# Hello



## stelyn27 (Oct 30, 2014)

I,m a Brit who was living in Wisconsin, and after a job opportunity now find myself in Kamata (Ota?).
I was part of the expat USA group, and now i'm here.
I've been here for 2 weeks another 24 to go (possibly 50 if the contract goes well)
if there is any advice you can give me i'd be grateful.
Two things of the top of my head, i do eat local (always will) but where can i get baked beans from? nice easy pre drink grub.

Thanks 

Steve


----------



## larabell (Sep 10, 2007)

You can do a web search for the Foreign Buyers Club. I buy beans there by the case but since you're not here all that long, you might want to see if they have single cans in the Kobe store. A case takes 6~8 weeks to arrive but anything they have on hand in Kobe they can send up pretty quickly.

There are a number of markets that deal in imported goods. The one I hit on occasion (when I crave something I can't get here) is National Azabu in Hiroo. Kinda hard to spot from the station so search for their web site before you go. You can also try a chain store called Meidi-ya. There's one of those in Hiroo as well... and there used to be one in Ginza but I haven't been over there for a long time.

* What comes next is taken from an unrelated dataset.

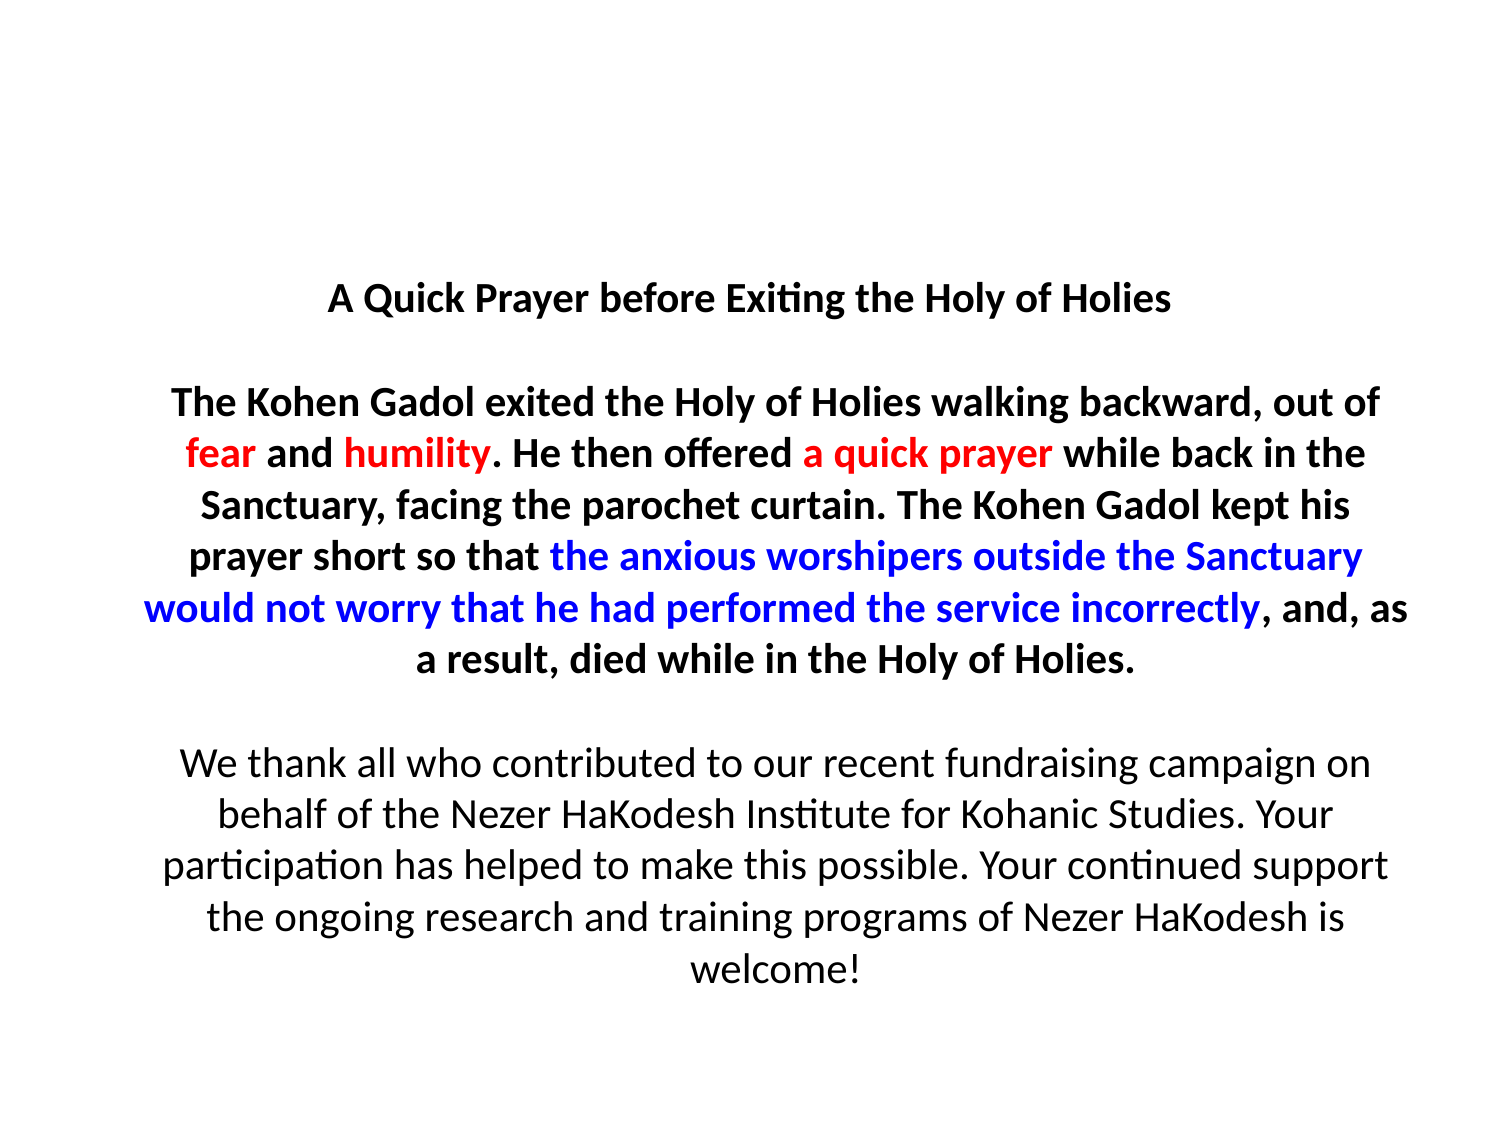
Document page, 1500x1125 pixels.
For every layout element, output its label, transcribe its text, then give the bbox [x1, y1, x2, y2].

You said two things but I only saw one.

Anyway... welcome to Japan.


----------



## stelyn27 (Oct 30, 2014)

Sorry i was doing quick typing, malt vinegar was the other.


----------



## larabell (Sep 10, 2007)

Aha... Same recommendation. National Azabu is where I go to get white vinegar when I make Mexican salsa (not so often these days). Using sushi vinegar doesn't quite cut it ).


----------



## Harrygatto (Feb 22, 2013)

Go to the National supermarket at Den en Chofu, it sells Heinz baked beans and malt vinegar and is easy to get to from Kamata.


----------



## stelyn27 (Oct 30, 2014)

Thanks, i'll give that a try at the weekend.


----------



## jrwelker (Nov 17, 2014)

Amazon.co.jp has lots of folks who shop at Costco and then resell goods still quite cheaply, all things considered. Not sure about baked beans or malt vinegar but I'd be surprised if someone wasn't selling those on Amazon. (I've even seen Trader Joe's wasabi senbe on there! Talk about coals to Newcastle.)


----------